Se seguite il blog da un po’, sapete che una delle mie più grandi curiosità è sbirciare nei dietro le quinte di altri creativi. E non importa di cosa si occupano: guardo video e interviste di pittori, illustratori, registi di videoclip, designer, scenografi, fino ad arrivare agli attori.
Mi piace conoscere il loro approccio all’attività, le motivazioni profonde che li spingono a disegnare, suonare, recitare; mi piace trovare un po’ di me stessa nei loro ragionamenti e nel loro sentire e, al tempo stesso, ricordarmi che siamo tutti diversi.
Qualche volta ciò che vedo e ascolto mi piace, ma non sempre. Stavolta ho avuto un vero e proprio colpo di fulmine e voglio condividere con voi i pensieri di Josep Pla-Narbona, artista di Barcellona, raccolti da una persona che lo conosce molto bene: sua figlia, Anna Pla-Narbona.
Il video è in spagnolo, i sottotitoli in inglese. Sotto il video trovate la trascrizione in italiano.
Mi scuso in anticipo per eventuali inesattezze, la traduzione si basa sui sottotitoli in inglese e ho già sentito ad orecchio che non coincidono in modo letterale, ma il senso si coglie tranquillamente. :-)
“Chi sono io? Sono un completo sconosciuto.
Fondamentalmente, sono un disegnatore, questo è sicuro.
Da quando mi ricordo, per scappare dalle mie preoccupazioni, portavo sempre con me uno sketchbook e una matita e continuavo a disegnare.
Il disegno è una finestra da cui liberare le proprie ansie.
E disegnando, si impara a pensare. Perché chiaramente, per poter disegnare qualcosa, devi prima capirlo e per capirlo sei obbligato a pensarci.
Ai tempi in cui avevo questa pazzia di disegnare, disegnare e disegnare, l’economia del Paese andava bene e un sacco di agenzie pubblicitarie si erano avviate; il che dava una possibilità a tutte quelle persone con degli obbiettivi artistici e aspirazioni, come me, di lavorare e disegnare per loro.
La pubblicità mi era anche utile per andare a fondo dell’animo umano, la parte più profonda della psicologia delle persone. Era l’epoca della psicoanalisi, l’epoca di Freud, Adler, era il tempo in cui le cose che erano state nascoste sotto il tappeto uscivano alla luce.
Ero fortunato ad avere uno stile molto personale, disegnavo a modo mio e questo facilitava le persone a riconoscere il mio lavoro.
Però, allo stesso tempo, i puristi dell’industria pubblicitaria, lo consideravano un difetto. Io la ritenevo una virtù grande e vantaggiosa.
Veramente, sono sempre stato un essere molto molto molto emotivo e i problemi della mia vita privata mi hanno messo profondamente in difficoltà. Per 10 anni sono stato depresso, il che significa che sono stato piuttosto fuori dal giro.
E’ stato mentre attraversavo questo momento intenso della mia vita, che ho deciso di dedicare il mio tempo alla pittura.
Sentivo che dipingere mi dava molta più soddisfazione della pubblicità.
Probabilmente, visto che sono ancora un po’ ingenuo, pensavo che la pubblicità fosse una trappola inadatta a me o a chiunque altro.
Per me, dipingere è una terapia di tranquillità e rilancio della mia coscienza.

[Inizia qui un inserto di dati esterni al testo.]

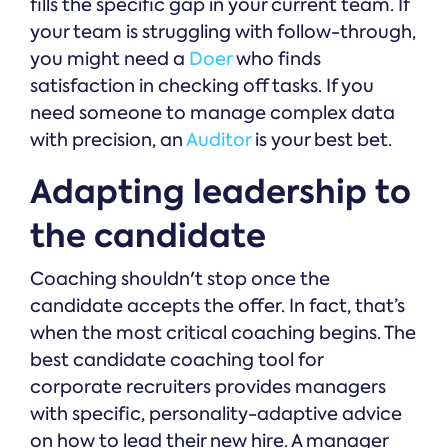
fills the specific gap in your current team. If
your team is struggling with follow-through,
you might need a
Doer
who finds
satisfaction in checking off tasks. If you
need someone to manage complex data
with precision, an
Auditor
is your best bet.
Adapting leadership to
the candidate
Coaching shouldn't stop once the
candidate accepts the offer. In fact, that’s
when the most critical coaching begins. The
best candidate coaching tool for
corporate recruiters provides managers
with specific, personality-adaptive advice
on how to lead their new hire. A manager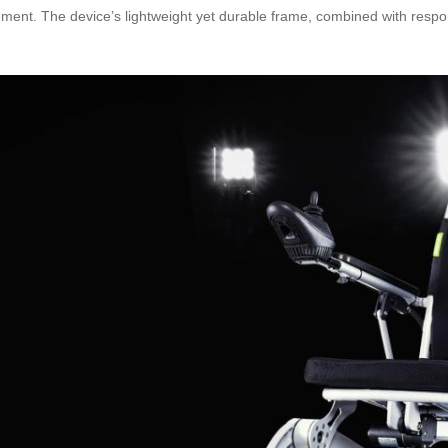
ment. The device’s lightweight yet durable frame, combined with respon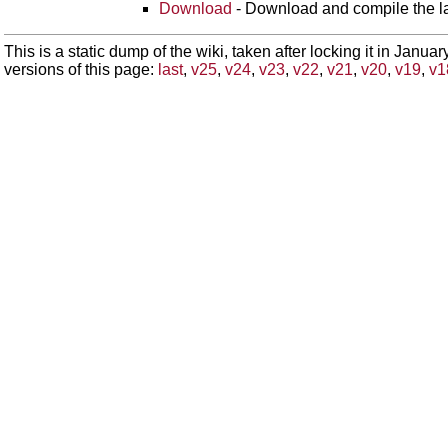
Download
- Download and compile the lat
This is a static dump of the wiki, taken after locking it in Janua
versions of this page:
last
,
v25
,
v24
,
v23
,
v22
,
v21
,
v20
,
v19
,
v1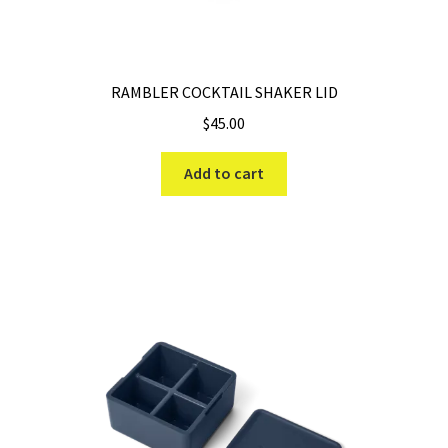
the
product
page
RAMBLER COCKTAIL SHAKER LID
$
45.00
Add to cart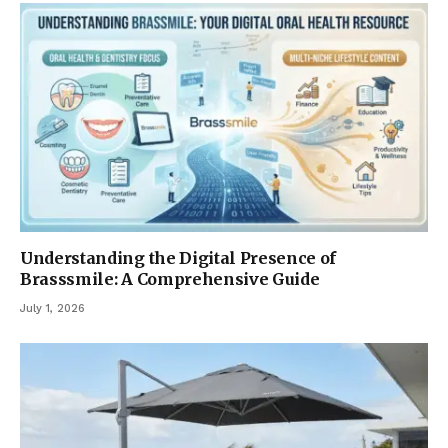
Understanding the Digital Presence of
Brasssmile: A Comprehensive Guide
July 1, 2026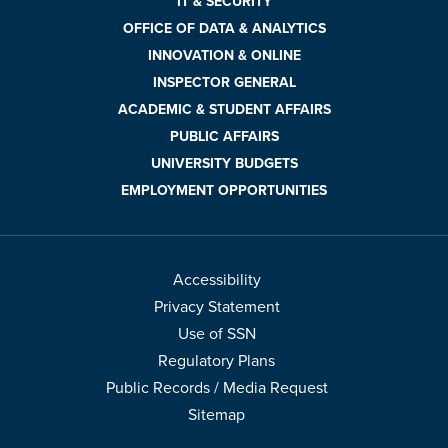
IT & SECURITY
OFFICE OF DATA & ANALYTICS
INNOVATION & ONLINE
INSPECTOR GENERAL
ACADEMIC & STUDENT AFFAIRS
PUBLIC AFFAIRS
UNIVERSITY BUDGETS
EMPLOYMENT OPPORTUNITIES
Accessibility
Privacy Statement
Use of SSN
Regulatory Plans
Public Records / Media Request
Sitemap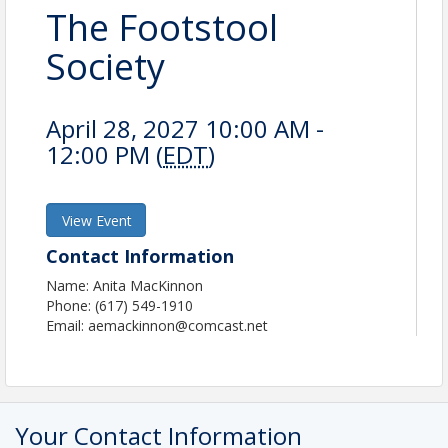
The Footstool
Society
April 28, 2027 10:00 AM -
12:00 PM (
EDT
)
View Event
Contact Information
Name: Anita MacKinnon
Phone: (617) 549-1910
Email: aemackinnon@comcast.net
Your Contact Information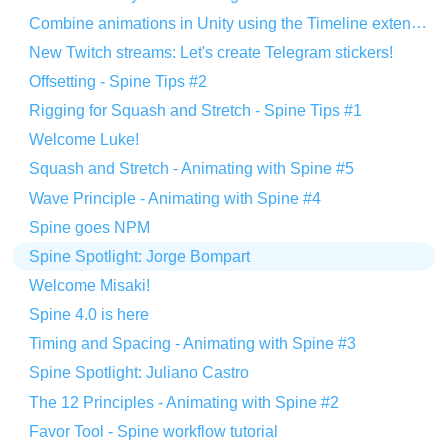
Combine animations in Unity using the Timeline extension
New Twitch streams: Let's create Telegram stickers!
Offsetting - Spine Tips #2
Rigging for Squash and Stretch - Spine Tips #1
Welcome Luke!
Squash and Stretch - Animating with Spine #5
Wave Principle - Animating with Spine #4
Spine goes NPM
Spine Spotlight: Jorge Bompart
Welcome Misaki!
Spine 4.0 is here
Timing and Spacing - Animating with Spine #3
Spine Spotlight: Juliano Castro
The 12 Principles - Animating with Spine #2
Favor Tool - Spine workflow tutorial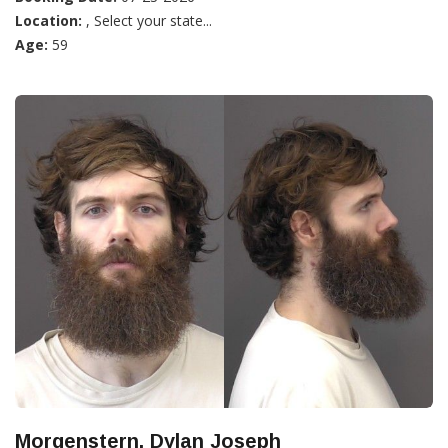
Location:
, Select your state...
Age:
59
Morgenstern, Dylan Joseph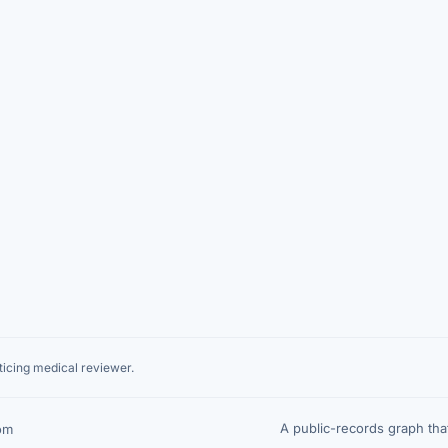
icing medical reviewer.
A public-records graph th
om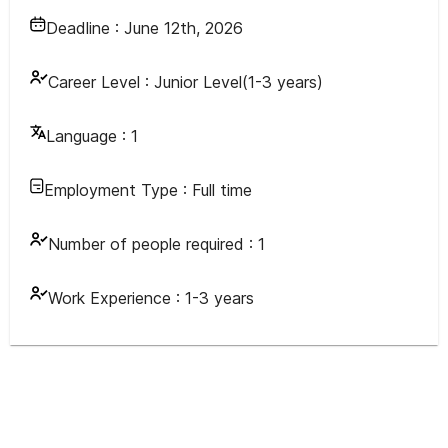
Deadline :
June 12th, 2026
Career Level :
Junior Level(1-3 years)
Language :
1
Employment Type :
Full time
Number of people required :
1
Work Experience :
1-3 years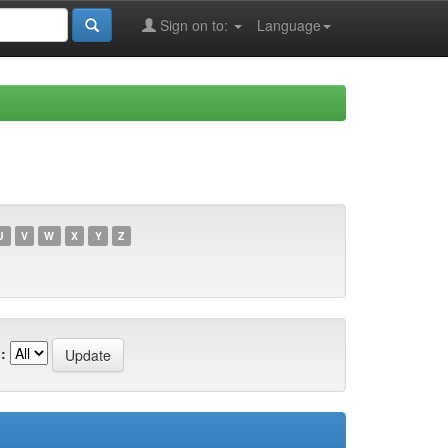
Sign on to:
Language
U
V
W
X
Y
Z
: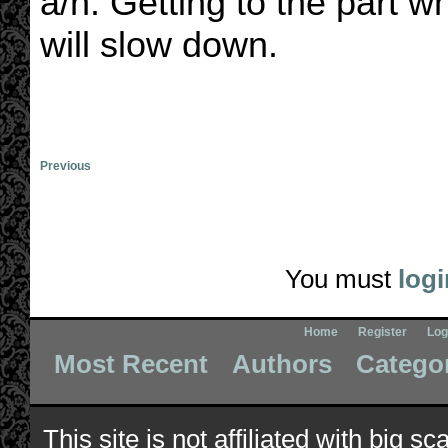
a/n: Getting to the part w
will slow down.
Previous
You must
logi
Home
Register
Log
Most Recent
Authors
Catego
This site is not affiliated with big s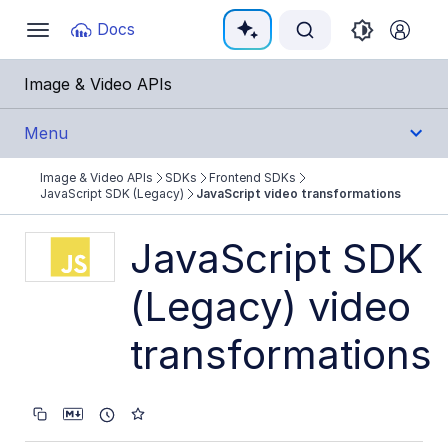
Documentation Index
Docs
Toggle
navigation
Fetch the complete documentation index at:
https:
Image & Video APIs
Use this file to discover all available pages before e
Menu
Image & Video APIs
SDKs
Frontend SDKs
Get Started
JavaScript SDK (Legacy)
JavaScript video transformations
Guides
JavaScript SDK
(Legacy) video
References
transformations
SDKs
Backend SDKs
Frontend SDKs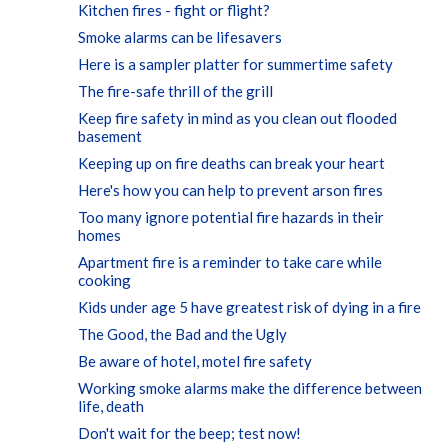
Kitchen fires - fight or flight?
Smoke alarms can be lifesavers
Here is a sampler platter for summertime safety
The fire-safe thrill of the grill
Keep fire safety in mind as you clean out flooded
basement
Keeping up on fire deaths can break your heart
Here's how you can help to prevent arson fires
Too many ignore potential fire hazards in their
homes
Apartment fire is a reminder to take care while
cooking
Kids under age 5 have greatest risk of dying in a fire
The Good, the Bad and the Ugly
Be aware of hotel, motel fire safety
Working smoke alarms make the difference between
life, death
Don't wait for the beep; test now!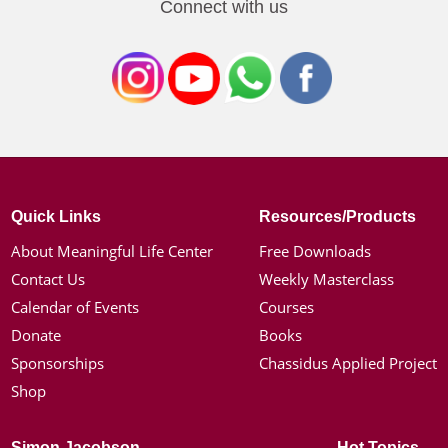
Connect with us
Quick Links
Resources/Products
About Meaningful Life Center
Free Downloads
Contact Us
Weekly Masterclass
Calendar of Events
Courses
Donate
Books
Sponsorships
Chassidus Applied Project
Shop
Simon Jacobson
Hot Topics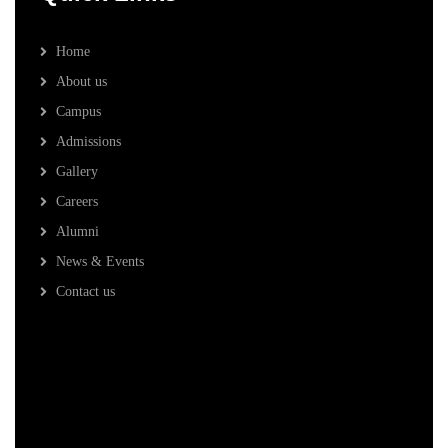
Home
About us
Campus
Admissions
Gallery
Careers
Alumni
News & Events
Contact us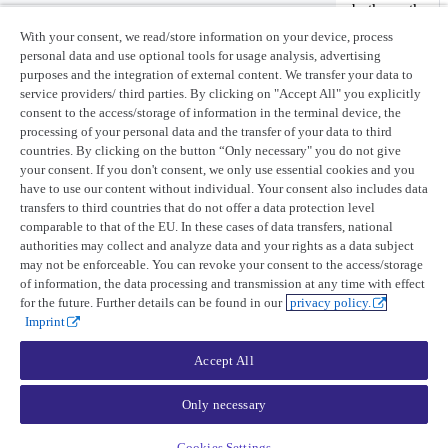
between projected-WGS84 and UTM-WGS84. Since both use the
same datum, the transformation is a re-projection of coordinates.
With your consent, we read/store information on your device, process
personal data and use optional tools for usage analysis, advertising
If you’re converting to a system that uses a different datum, the
purposes and the integration of external content. We transfer your data to
result will contain positional errors that depend on the specific
service providers/ third parties. By clicking on "Accept All" you explicitly
transformation method used.
consent to the access/storage of information in the terminal device, the
processing of your personal data and the transfer of your data to third
Last updated:
April 28, 2026
countries. By clicking on the button “Only necessary" you do not give
your consent. If you don't consent, we only use essential cookies and you
Product updates
have to use our content without individual. Your consent also includes data
transfers to third countries that do not offer a data protection level
Release notes
comparable to that of the EU. In these cases of data transfers, national
UP42 blog
authorities may collect and analyze data and your rights as a data subject
may not be enforceable. You can revoke your consent to the access/storage
Resources
of information, the data processing and transmission at any time with effect
Case studies
for the future. Further details can be found in our
privacy policy.
Open-source tools
Imprint
Status page
Accept All
Company
Only necessary
About UP42
Trust center
Legal
Cookies Settings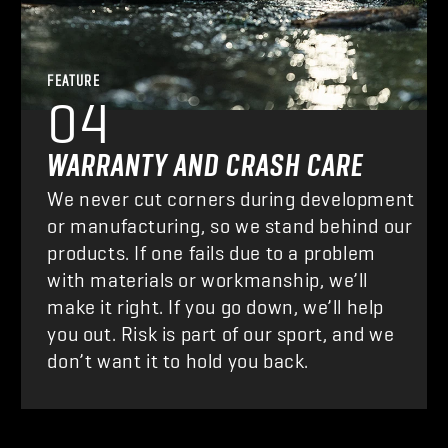
FEATURE
04
WARRANTY AND CRASH CARE
We never cut corners during development
or manufacturing, so we stand behind our
products. If one fails due to a problem
with materials or workmanship, we’ll
make it right. If you go down, we’ll help
you out. Risk is part of our sport, and we
don’t want it to hold you back.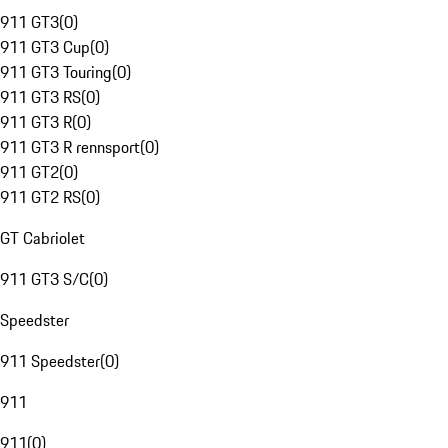
911 GT3
(
0
)
911 GT3 Cup
(
0
)
911 GT3 Touring
(
0
)
911 GT3 RS
(
0
)
911 GT3 R
(
0
)
911 GT3 R rennsport
(
0
)
911 GT2
(
0
)
911 GT2 RS
(
0
)
GT Cabriolet
911 GT3 S/C
(
0
)
Speedster
911 Speedster
(
0
)
911
911
(
0
)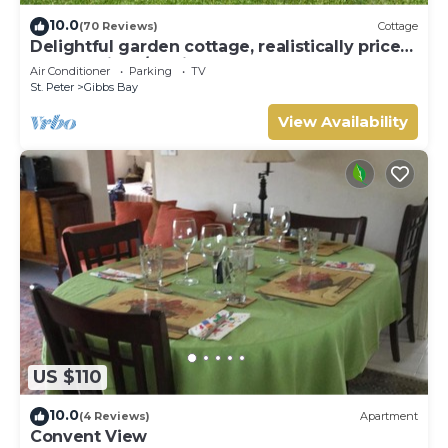
about the information or accuracy describing this Villa,
10.0
(70 Reviews)
Cottage
please let us know.
Delightful garden cottage, realistically priced,
near to Gibbs/Mullins beaches
Air Conditioner
Parking
TV
St. Peter
Gibbs Bay
View Availability
US $110
10.0
(4 Reviews)
Apartment
Convent View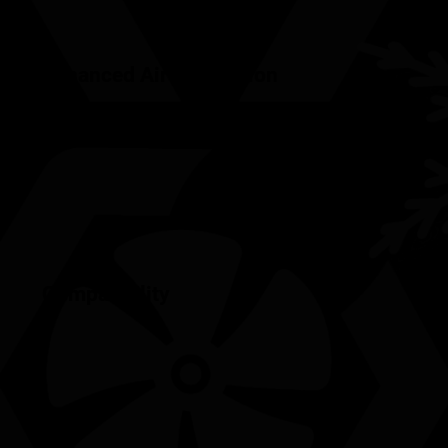
Enhanced Air Circulation
Compatibility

In altre parole, la pittura è stata una salvezza psicologica.
Le emozioni sono difficilissime da raffigurare perché non hanno confine. Non hanno mura né soffitto.
Le emozioni sono come le nuvole; una volta che le metti in una scatola sono impossibili.
Le emozioni hanno questo lato negativo, ma è questo che fissa le basi per l’Arte.
Capire me stesso è una delle cose più complesse in cui mi sono imbattuto nella vita.
Quando dipingo e disegno mi riconosco davvero, ma sono solo brevi momenti, minuscoli pezzetti di esistenza.
Una volta che si verificano, praticamente si sciolgono nello spazio.”